= CONSIGNES =
1. Dans le fil sur l'espace photo de l'iPhone, quelle raison pl1997 donne-t-il pour écarter iCloud ? Répondez en une à trois phrases.
2. Poursuivez le fil sur l'espace photo de l'iPhone après la dernière phrase de LukeSkywalker.

= EXTRAIT =
..........

# Libérer automatiquement de l'espace photo grâce au cloud ?



## pl1997 (26 Novembre 2014)

Bonjour à tous,

Je possède un iPhone 16 go sous iOS 8, et suis un peu à l'étroit question photos... Je voudrais donc envoyer automatiquement mes photos et si possible vidéos dans le cloud, en full résolution (je dispose d'un espace conséquent dans google drive et dans flickr), tout en supprimant automatiquement les photos déjà sauvegardées. Je sais que les applications tierces peuvent supprimer des photos dans la galerie depuis iOS 8, aussi je me demandais si quelqu'un aurait connaissance d'une app correspondant à mes besoins ? Sachant que pour des raisons financières, j'aimerais éviter de me servir d'iCloud alors que j'ai déjà pas mal d'espace en ligne grâce à d'autres services.

Merci d'avance


----------



## LukeSkywalker (26 Novembre 2014)

C'est ce que fait plus ou moins la photothèque iCloud si tu l'actives.
Elle envoie tes photos en full résolution sur iCloud et ne conserve qu'une image en basse résolution sur ton iPhone ce qui libère pas mal de place et lorsque tu veux en visionner une la télécharge complètement.

..........

= DOCUMENTS FOURNIS =
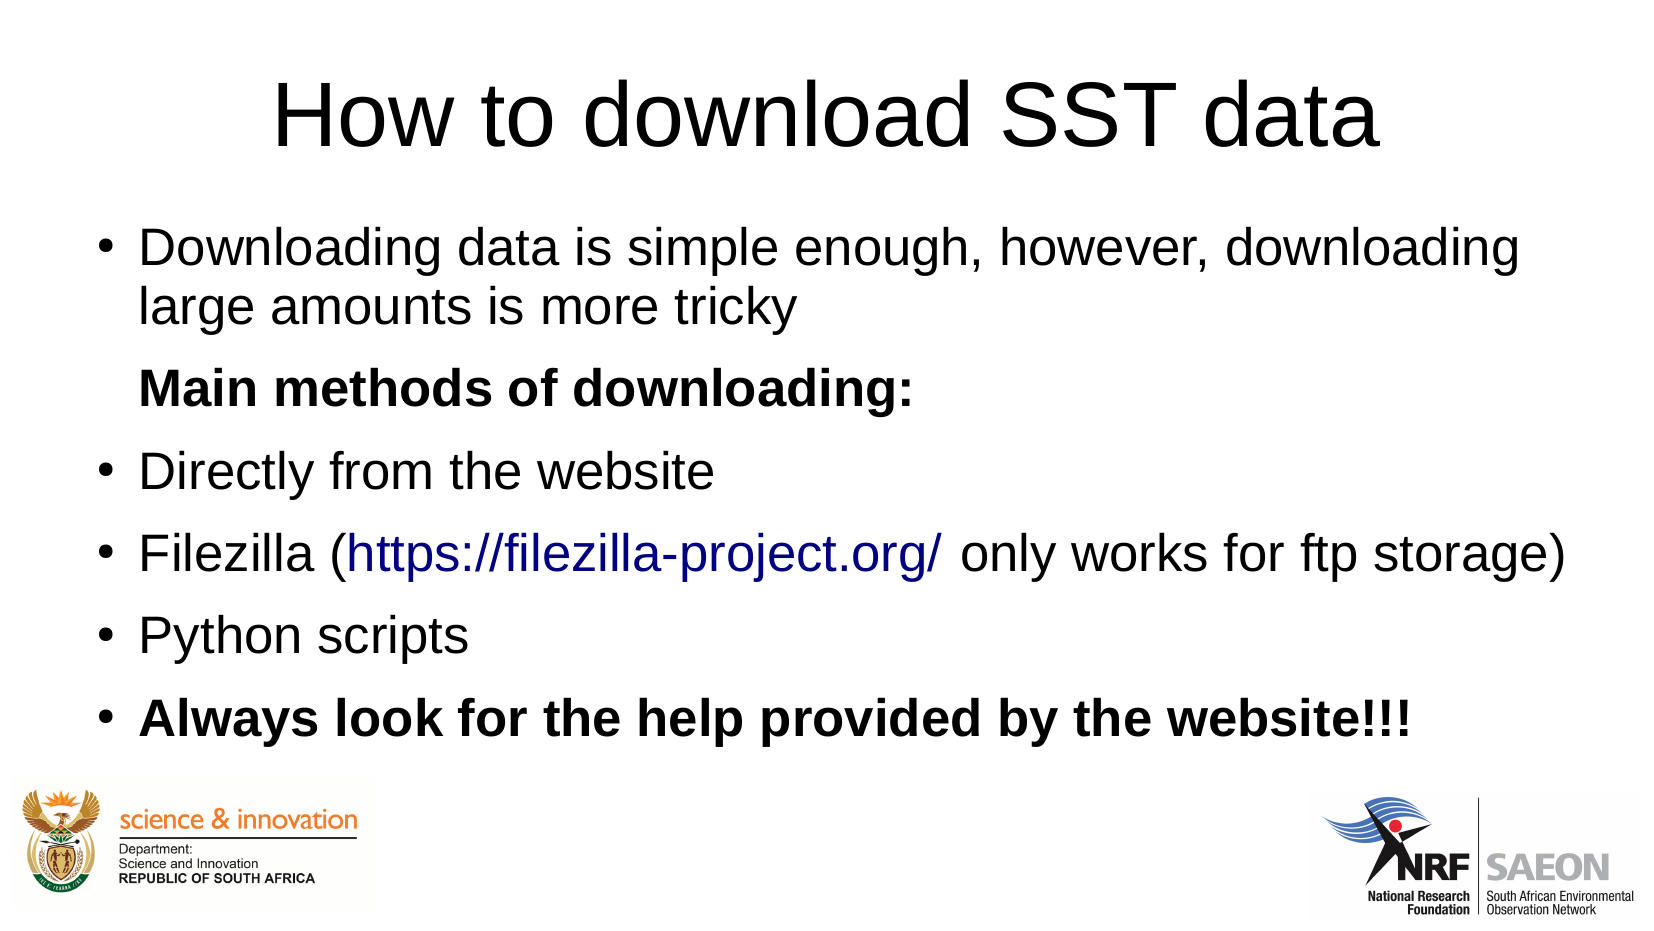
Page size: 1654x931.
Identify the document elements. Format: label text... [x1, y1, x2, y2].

title How to download SST data [82, 37, 1571, 193]
picture [1309, 790, 1642, 922]
picture [11, 774, 376, 910]
list Downloading data is simple enough, however, downloading large amounts is more tricky Main methods of downloading: Directly from the website Filezilla (https://filezilla-project.org/ only works for ftp storage) Python scripts Always look for the help provided by the website!!! [82, 217, 1571, 758]
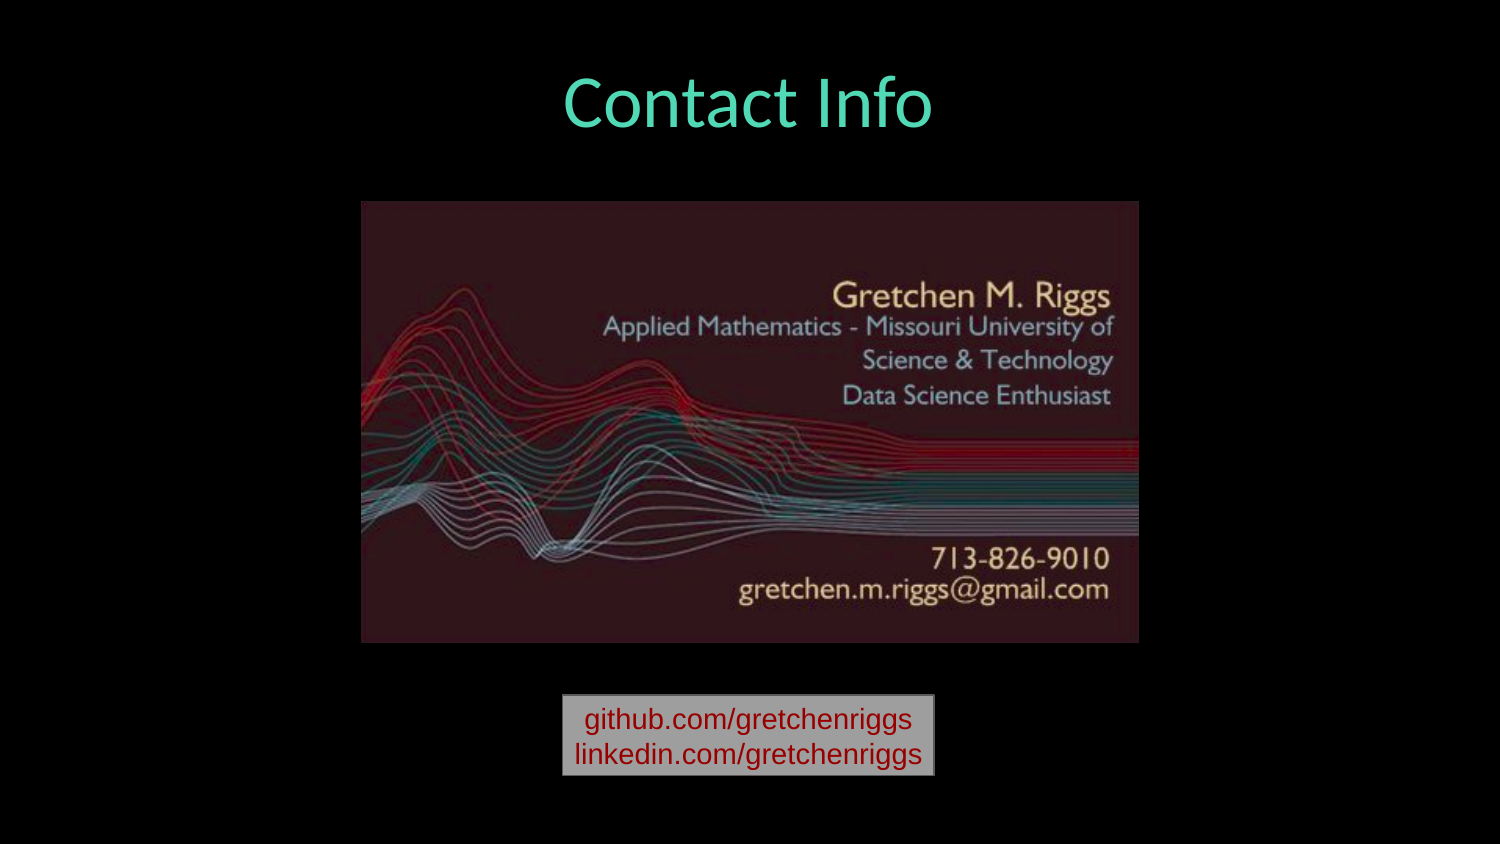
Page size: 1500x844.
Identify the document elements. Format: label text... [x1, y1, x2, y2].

text_box github.com/gretchenriggs linkedin.com/gretchenriggs [554, 685, 944, 776]
picture [361, 201, 1139, 643]
text_box Contact Info [30, 37, 1467, 153]
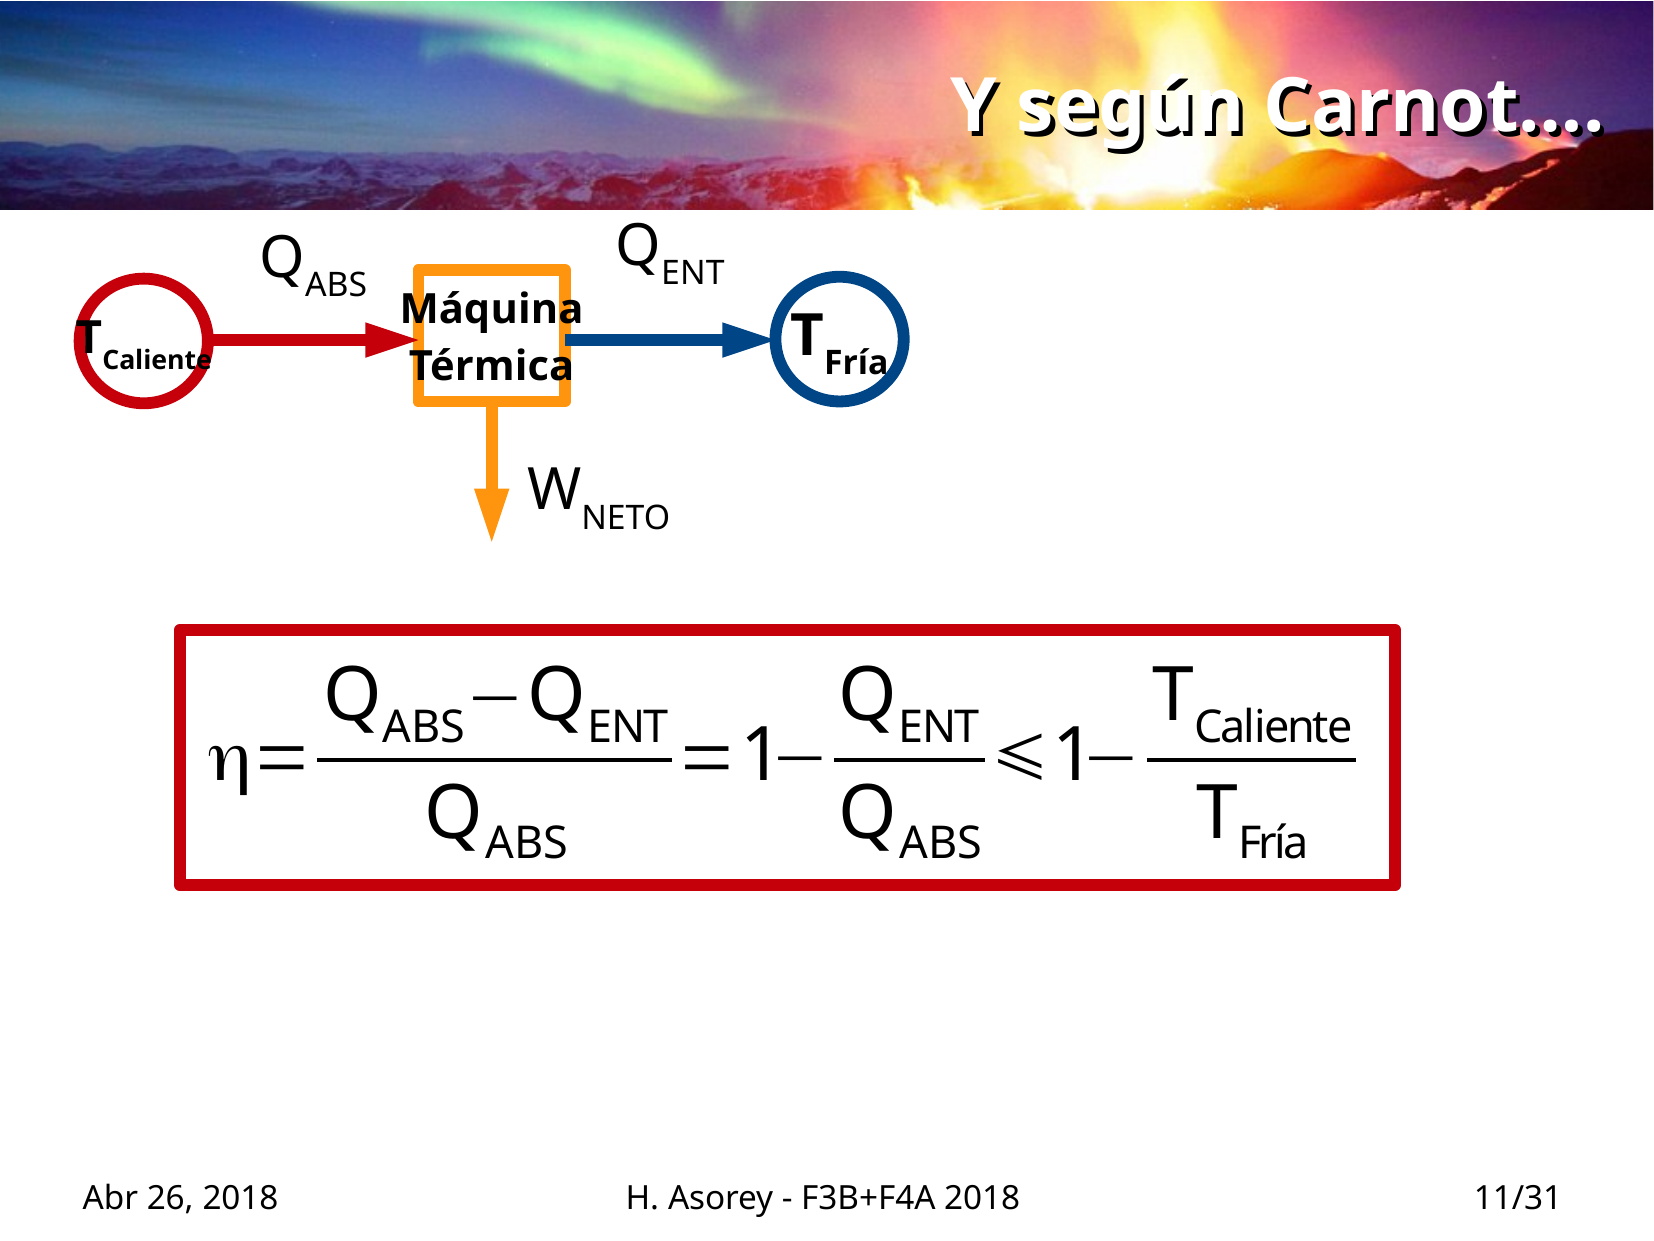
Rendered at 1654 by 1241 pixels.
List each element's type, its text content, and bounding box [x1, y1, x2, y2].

text_box TFría [775, 276, 904, 402]
title Y según Carnot…. [45, 15, 1606, 191]
chart [199, 648, 1366, 871]
text_box WNETO [508, 440, 689, 572]
text_box Máquina Térmica [418, 269, 565, 402]
picture [0, 1, 1654, 210]
text_box TCaliente [79, 278, 208, 404]
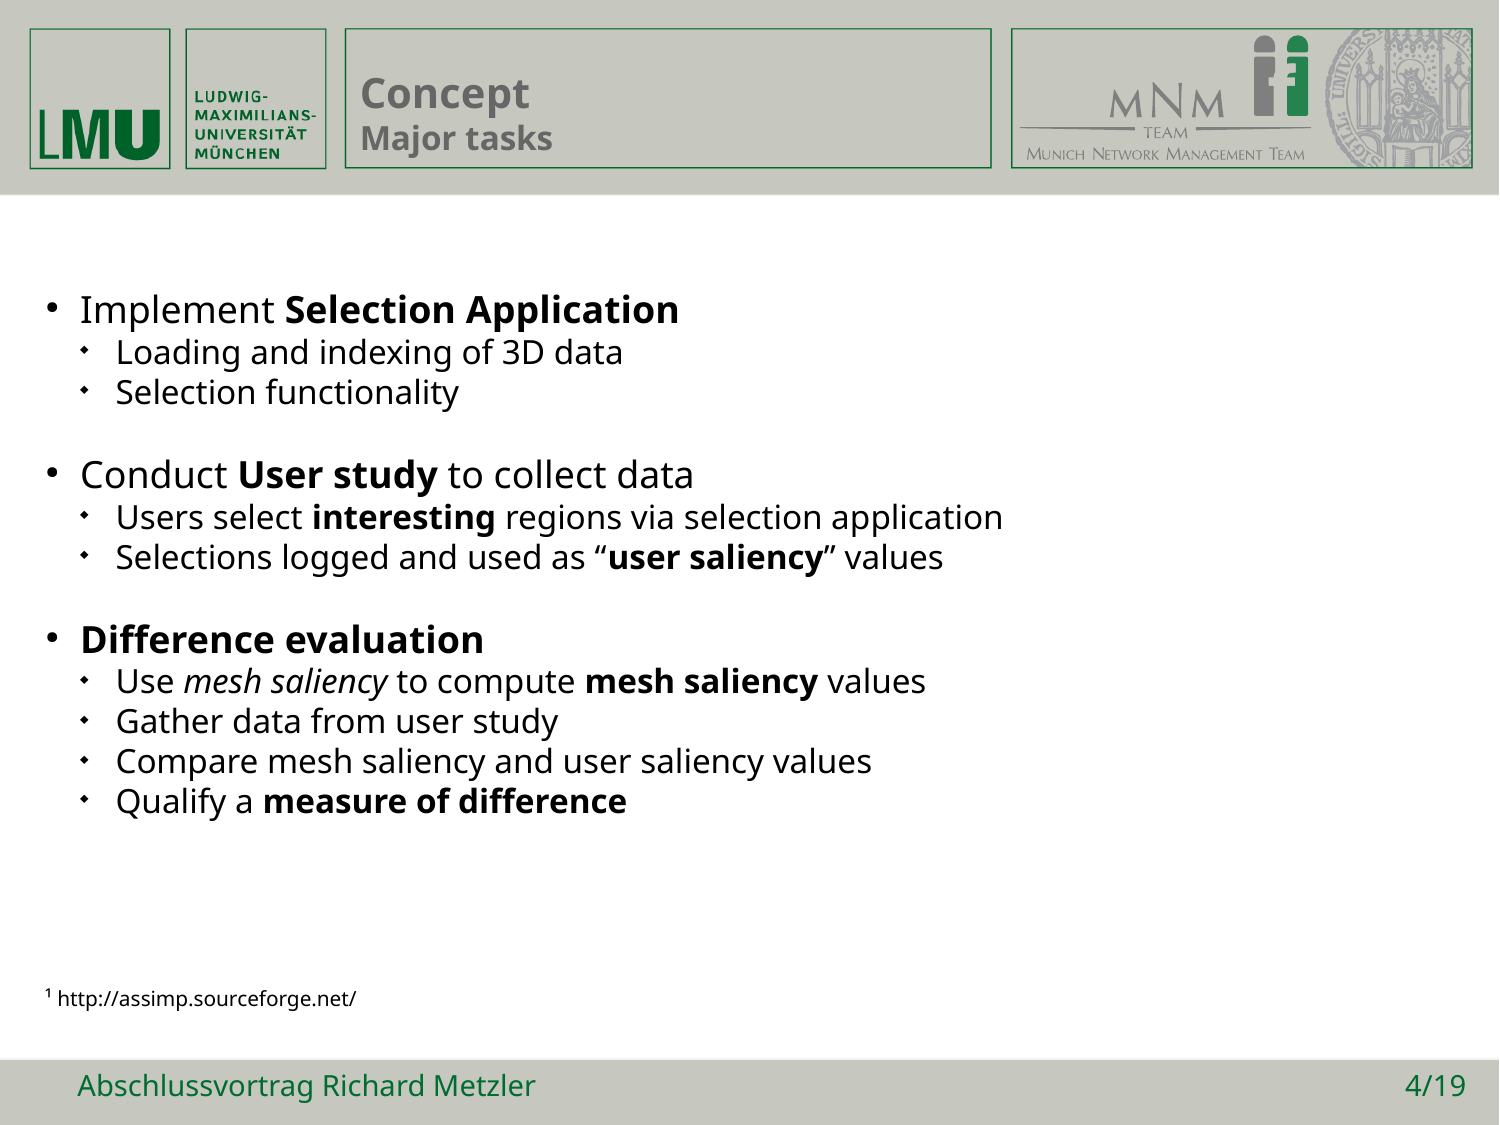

..........

= CORRIGÉ =
1. pl1997 veut éviter iCloud pour des raisons financières. Son espace en ligne est déjà important grâce à d'autres services, notamment Google Drive et Flickr.

2.
C'est une solution intéressante.


----------



## pl1997 (26 Novembre 2014)

Bonsoir et merci de votre réponse, cependant comme précisé dans mon message, je cherche une solution alternative à iCloud


----------



## adixya (26 Novembre 2014)

Onedrive le fait il me semble. En plus tu as 15 Go supplémentaire en plus des 15 Go de base si tu actives les photos. Enfin y a eu ça un moment donné je ne sais pas si c'est toujours d'actualité...
Flickr ça marche très mal pour la synchronisation automatique sinon ça aurait pu être le iCloud Koller.
Google drive ça m'étonnerait que ça le fasse automatiquement.


----------



## geoffrey (27 Novembre 2014)

DropBox ne le fait pas ?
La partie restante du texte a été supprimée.